** Passage for review **
[Start of Attachment]

[Python-ideas] Implicit string literal concatenation considered harmful?
Steven D'Aprano
steve at pearwood.info
Sat May 18 22:35:29 CEST 2013
On 18/05/13 00:14, Ron Adam wrote:
>
> On 05/17/2013 06:41 AM, Steven D'Aprano wrote:
>> On 17/05/13 19:32, Christian Tismer wrote:
[...]
> Guido's example was a situation where a comma was left out and two strings were joined inside a list without an error message.
Actually, no, his error was inside a function call, and he was getting a TypeError of one too few arguments:
[quote]
I got a mysterious argument count error because instead of
foo('a', 'b') I had written foo('a' 'b').
[end quote]
> If you accidentally put a comma in a multi line expression inside parentheses, it becomes a tuple without an error message.
>
>>>> ('abc'
> ... 'def',
> ... 'ghi')
> ('abcdef', 'ghi')
I think that in a realistic example, this sort of error is less likely than it might appear from such a trivial example. Normally you don't just create a string and do nothing with it. Here's an example from my own code:
standardMsg = (
"actual and expected sequences differ in length; expected %d"
" items but found %d." % (len(expected), len(actual))
)

[End of Attachment]

Data excerpts
[Start of Attachment]

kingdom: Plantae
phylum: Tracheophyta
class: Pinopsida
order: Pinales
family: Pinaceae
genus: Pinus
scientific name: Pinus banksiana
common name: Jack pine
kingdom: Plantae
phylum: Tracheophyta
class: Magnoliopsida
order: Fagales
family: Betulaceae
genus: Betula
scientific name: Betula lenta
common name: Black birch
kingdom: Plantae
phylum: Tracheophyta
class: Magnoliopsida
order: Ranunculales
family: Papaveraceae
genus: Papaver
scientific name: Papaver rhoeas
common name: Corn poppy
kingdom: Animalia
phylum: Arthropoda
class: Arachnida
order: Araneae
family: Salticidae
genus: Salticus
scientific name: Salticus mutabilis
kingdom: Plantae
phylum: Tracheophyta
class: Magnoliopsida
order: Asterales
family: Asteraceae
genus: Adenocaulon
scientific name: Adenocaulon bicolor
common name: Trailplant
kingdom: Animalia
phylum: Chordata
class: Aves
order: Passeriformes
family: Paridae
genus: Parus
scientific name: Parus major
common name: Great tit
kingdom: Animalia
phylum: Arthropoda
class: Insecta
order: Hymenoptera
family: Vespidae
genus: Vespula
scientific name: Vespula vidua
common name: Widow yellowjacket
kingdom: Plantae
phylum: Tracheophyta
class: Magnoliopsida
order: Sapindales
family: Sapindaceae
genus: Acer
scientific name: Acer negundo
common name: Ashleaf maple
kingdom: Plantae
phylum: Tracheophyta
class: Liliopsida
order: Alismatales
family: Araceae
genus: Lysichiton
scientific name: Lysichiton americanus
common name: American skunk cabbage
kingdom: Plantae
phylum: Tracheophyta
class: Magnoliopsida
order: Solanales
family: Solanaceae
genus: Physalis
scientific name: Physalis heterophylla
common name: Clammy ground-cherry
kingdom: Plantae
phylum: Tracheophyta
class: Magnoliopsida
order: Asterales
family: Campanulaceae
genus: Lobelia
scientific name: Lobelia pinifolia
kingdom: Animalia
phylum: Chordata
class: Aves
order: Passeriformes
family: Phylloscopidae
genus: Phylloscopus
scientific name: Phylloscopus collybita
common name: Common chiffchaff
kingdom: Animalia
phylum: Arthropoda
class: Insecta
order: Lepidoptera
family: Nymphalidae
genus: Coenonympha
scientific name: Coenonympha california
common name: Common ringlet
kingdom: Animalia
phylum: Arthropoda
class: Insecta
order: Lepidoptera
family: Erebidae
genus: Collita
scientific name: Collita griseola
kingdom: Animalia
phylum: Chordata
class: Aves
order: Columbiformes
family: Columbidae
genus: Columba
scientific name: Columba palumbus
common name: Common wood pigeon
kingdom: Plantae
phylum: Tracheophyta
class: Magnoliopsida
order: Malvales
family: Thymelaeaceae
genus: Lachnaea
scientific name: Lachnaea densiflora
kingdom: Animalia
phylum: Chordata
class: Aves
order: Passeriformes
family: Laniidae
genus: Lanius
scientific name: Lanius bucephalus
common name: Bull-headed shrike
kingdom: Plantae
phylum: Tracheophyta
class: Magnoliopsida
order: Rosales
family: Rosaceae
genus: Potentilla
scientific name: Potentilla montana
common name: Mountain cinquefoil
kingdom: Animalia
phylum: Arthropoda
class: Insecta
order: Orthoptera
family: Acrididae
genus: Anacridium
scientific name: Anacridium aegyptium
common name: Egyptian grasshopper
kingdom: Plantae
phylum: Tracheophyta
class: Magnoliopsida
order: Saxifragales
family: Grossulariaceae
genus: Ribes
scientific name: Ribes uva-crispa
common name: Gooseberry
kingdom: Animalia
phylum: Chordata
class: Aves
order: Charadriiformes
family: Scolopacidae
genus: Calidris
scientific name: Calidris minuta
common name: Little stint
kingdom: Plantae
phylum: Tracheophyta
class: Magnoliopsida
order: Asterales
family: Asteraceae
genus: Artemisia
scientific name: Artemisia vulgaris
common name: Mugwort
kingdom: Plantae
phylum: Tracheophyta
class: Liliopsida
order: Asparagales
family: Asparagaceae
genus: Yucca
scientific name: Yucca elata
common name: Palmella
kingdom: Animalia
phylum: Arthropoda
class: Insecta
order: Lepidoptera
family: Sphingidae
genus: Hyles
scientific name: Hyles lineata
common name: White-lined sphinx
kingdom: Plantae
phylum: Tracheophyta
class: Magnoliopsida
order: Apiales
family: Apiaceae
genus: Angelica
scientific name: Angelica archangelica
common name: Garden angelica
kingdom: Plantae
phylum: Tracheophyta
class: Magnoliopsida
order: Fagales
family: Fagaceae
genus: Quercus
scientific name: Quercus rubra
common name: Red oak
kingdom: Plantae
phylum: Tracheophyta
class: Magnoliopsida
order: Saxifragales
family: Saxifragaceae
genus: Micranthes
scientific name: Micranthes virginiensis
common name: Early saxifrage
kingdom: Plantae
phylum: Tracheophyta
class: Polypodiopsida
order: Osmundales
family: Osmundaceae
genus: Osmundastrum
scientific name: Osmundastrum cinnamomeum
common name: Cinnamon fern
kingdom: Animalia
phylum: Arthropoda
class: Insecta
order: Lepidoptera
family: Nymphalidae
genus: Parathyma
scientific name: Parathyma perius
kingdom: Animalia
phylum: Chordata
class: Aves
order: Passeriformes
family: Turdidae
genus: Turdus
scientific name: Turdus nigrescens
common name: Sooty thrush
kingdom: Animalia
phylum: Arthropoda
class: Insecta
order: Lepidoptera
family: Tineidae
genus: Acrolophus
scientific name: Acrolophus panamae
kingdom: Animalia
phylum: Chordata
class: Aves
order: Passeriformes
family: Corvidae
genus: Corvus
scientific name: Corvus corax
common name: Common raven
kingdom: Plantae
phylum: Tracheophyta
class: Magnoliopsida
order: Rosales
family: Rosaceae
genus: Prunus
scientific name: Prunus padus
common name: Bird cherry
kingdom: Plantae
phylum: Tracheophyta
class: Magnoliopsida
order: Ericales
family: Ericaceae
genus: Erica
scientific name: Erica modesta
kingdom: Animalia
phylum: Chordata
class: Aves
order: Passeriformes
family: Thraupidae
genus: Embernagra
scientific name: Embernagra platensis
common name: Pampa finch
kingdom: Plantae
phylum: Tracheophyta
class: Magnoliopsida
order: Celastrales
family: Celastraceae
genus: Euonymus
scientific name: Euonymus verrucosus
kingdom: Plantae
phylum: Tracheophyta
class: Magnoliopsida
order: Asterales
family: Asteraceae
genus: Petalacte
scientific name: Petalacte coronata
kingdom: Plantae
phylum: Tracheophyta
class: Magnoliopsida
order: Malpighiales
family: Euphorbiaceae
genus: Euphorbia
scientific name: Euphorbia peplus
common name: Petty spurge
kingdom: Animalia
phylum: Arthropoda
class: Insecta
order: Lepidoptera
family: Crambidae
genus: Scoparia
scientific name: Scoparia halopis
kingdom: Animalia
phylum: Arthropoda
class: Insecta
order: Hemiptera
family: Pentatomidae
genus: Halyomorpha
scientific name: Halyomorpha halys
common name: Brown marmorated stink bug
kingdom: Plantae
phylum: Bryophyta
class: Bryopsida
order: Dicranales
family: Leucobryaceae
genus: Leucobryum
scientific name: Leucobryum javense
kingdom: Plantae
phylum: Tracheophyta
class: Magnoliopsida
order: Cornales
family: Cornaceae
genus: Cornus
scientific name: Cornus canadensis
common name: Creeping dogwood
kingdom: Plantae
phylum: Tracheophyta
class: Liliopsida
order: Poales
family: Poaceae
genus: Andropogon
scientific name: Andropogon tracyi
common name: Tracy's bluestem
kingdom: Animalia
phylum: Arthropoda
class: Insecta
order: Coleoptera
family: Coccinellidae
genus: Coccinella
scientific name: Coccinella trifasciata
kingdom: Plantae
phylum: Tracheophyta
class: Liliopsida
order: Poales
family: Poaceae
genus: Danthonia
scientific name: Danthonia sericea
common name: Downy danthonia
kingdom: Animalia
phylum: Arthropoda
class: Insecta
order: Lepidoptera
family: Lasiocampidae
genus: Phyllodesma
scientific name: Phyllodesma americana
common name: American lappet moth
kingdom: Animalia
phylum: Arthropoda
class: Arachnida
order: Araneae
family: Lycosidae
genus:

[End of Attachment]

** Instructions to follow **
Continue the mailing-list post about implicit string literal concatenation, picking up right after its final line.

** Your response **
msg = self._formatMessage(msg, standardMsg)
If I were to accidentally insert an unwanted comma in the middle of the concatenation, I would find out immediately.
Python performs very little compile-time checking for you, and that's a virtue. The cost of this is that if you type something you didn't want, Python will do it for you regardless, and you won't find out until you try to use it. The solution is that when typing up repetitive code, you have to be a little more vigilant in Python than you would need to be in some other languages, because Python won't protect you from certain types of typo:
list_of_floats = [1.2345, 2.3456, 3,4567, 4.5678]
Python will not warn you that you have two ints where you expected one float. I've made this mistake, and then spent inordinate amounts of time not noticing the comma, but I still don't have much sympathy with the view that it is the responsibility of the language to protect me from this sort of typo.
[...]
> Guido's suggestion is just to live with using a '+'. His point was that any extra overhead wouldn't be that harmful as literal string concatenations tend to be in initiation parts of programs.
I think I have found the fatal problem with that suggestion: it rules out using concatenation in docstrings at all.
py> def test():
... """Doc strings """ + "must be literals."
...
py> test.__doc__ is None
True
The equivalent with implicit concatenation works as expected.
[...]
>>> The reason why Python has grown the recommendation to use parentheses
>>> comes more from the absence of a good alternative.
>>
>> Maybe so, but now that we have multi-line expressions inside brackets, the
>> need for an alternative is much reduced.
>
> If you use braces, you get a one item list as the result.
>
> Parentheses are used to change an expressions order of evaluation as well.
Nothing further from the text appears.